Records from a dataset:
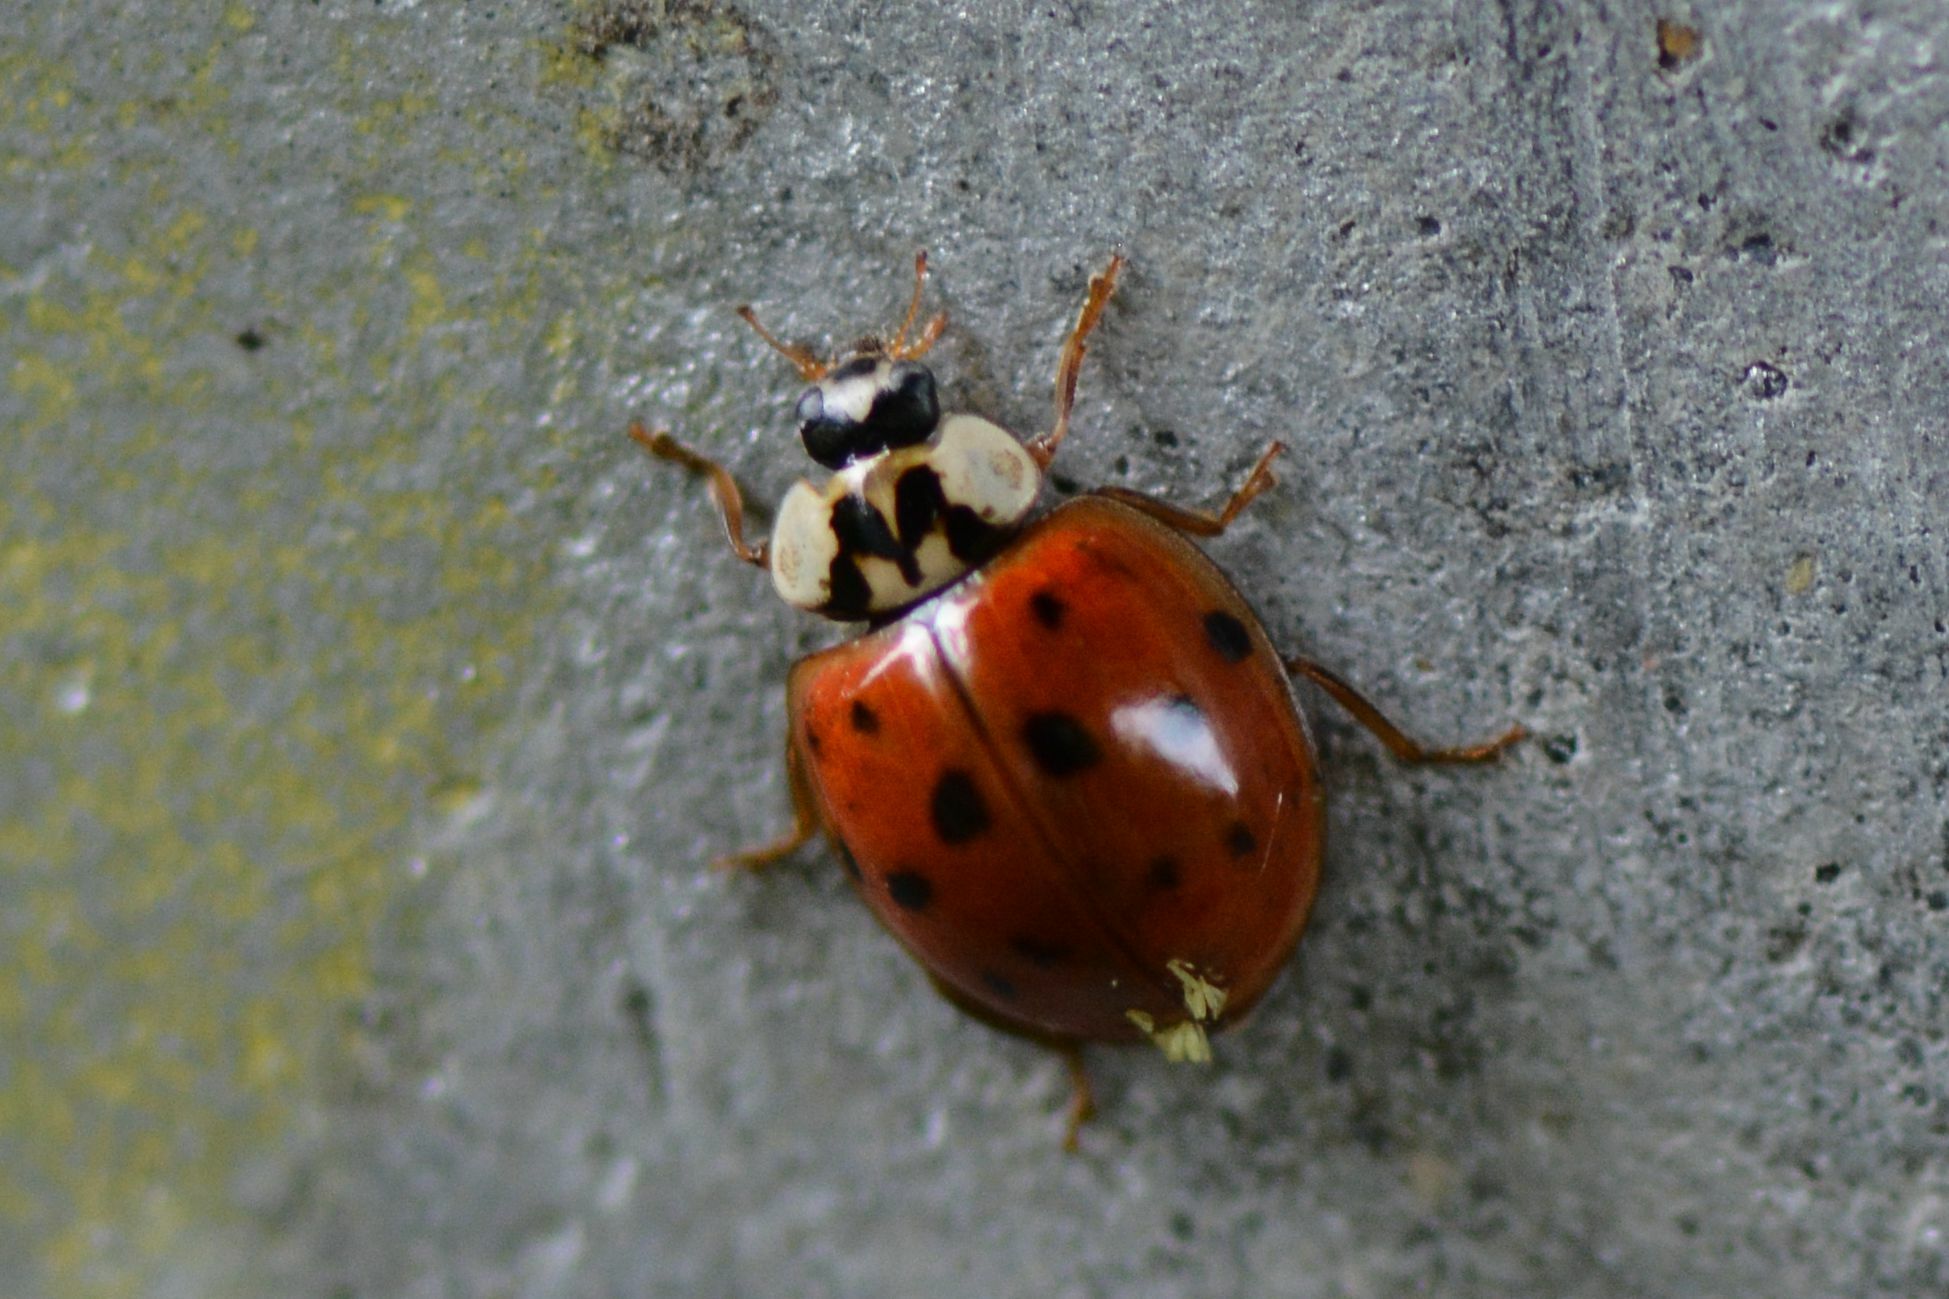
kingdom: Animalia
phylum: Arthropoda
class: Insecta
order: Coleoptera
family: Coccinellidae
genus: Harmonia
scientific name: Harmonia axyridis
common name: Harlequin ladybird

TASK REQUIREMENTS:
Rename "common name" to "vernacular name" throughout the entries above, rewriting them with no other change and leaving out the pictures.

WRITTEN SOLUTION:
kingdom: Animalia
phylum: Arthropoda
class: Insecta
order: Coleoptera
family: Coccinellidae
genus: Harmonia
scientific name: Harmonia axyridis
vernacular name: Harlequin ladybird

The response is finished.